Hey BP! Fairly new to the forums and on the fence about this deal-- hoping to get some advice!
I've been negotiating with the seller for a month now and I got the price down to $625k. Initial price was 750k. I've put down a conservative $700k ARV.
It's a duplex with an unfinished commercial space (500 sq ft) on the first floor, and two residential the second and third floor. There is a difficult month-month tenant in one of them (a month behind on rent, always late to pay), and a good month-month tenant who's always early on hers.
Unit 1: Rented at $2000/month with market value $2400/month
Unit 2: Rented at $1860/month with market value $2400/month
Commercial space can be rented at $1500 - $2000/month
After taxes I'm looking at a 0.75% monthly return fully occupied, which is quite good for this area where appreciation has been well over 5%/year in the last 10 years, brand new units are being built by big name construction companies, and units rent within the week. I can also update the residential units once they are vacant for a healthy uptick in my rent. The downside here being the unit is on a busy two-way road, close to two major junctions where commuters regularly drive through on their way to manhattan.

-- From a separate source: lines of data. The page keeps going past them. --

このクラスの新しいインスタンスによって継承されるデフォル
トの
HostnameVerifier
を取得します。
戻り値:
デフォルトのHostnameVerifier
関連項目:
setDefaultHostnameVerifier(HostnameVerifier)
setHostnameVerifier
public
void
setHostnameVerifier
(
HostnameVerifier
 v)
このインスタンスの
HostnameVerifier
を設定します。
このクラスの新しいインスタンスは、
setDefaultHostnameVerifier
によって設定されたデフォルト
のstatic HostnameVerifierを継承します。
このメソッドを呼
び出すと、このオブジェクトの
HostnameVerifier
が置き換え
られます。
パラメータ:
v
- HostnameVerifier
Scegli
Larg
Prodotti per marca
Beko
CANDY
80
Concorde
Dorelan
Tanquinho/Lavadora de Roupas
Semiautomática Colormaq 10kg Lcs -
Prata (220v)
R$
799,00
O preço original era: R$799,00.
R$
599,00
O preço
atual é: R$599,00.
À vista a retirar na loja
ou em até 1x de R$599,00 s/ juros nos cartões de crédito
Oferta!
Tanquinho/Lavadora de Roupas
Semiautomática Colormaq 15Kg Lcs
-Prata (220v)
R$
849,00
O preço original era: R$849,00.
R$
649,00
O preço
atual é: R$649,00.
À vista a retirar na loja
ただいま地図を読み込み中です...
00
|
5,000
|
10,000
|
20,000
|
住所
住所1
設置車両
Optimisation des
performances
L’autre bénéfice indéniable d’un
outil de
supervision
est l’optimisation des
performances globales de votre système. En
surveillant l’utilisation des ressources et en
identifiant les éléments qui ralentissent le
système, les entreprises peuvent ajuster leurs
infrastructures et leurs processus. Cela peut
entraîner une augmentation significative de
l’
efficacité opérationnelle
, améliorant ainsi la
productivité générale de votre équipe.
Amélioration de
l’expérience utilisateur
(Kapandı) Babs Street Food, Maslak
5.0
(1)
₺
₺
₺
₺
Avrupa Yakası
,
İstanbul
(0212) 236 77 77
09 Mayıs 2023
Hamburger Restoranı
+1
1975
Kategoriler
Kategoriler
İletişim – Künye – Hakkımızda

Assuming the most conservative rental numbers and the worst-case capex expenses, I'd be at a 5% cap rate and a negative cash flow of around $ - 500/month at this price. I could write off the loan's interest against the income I make from my independent contracting business. I'd also have the cash to put 45% down and turn cash flow positive in a year, if interest rates don't fall. Once they do, I'll refinance into a cheaper rate and 100% turn CF positive.
Talks between the seller have gone a little stale. Is this a good deal at this price? If not, how low would you push?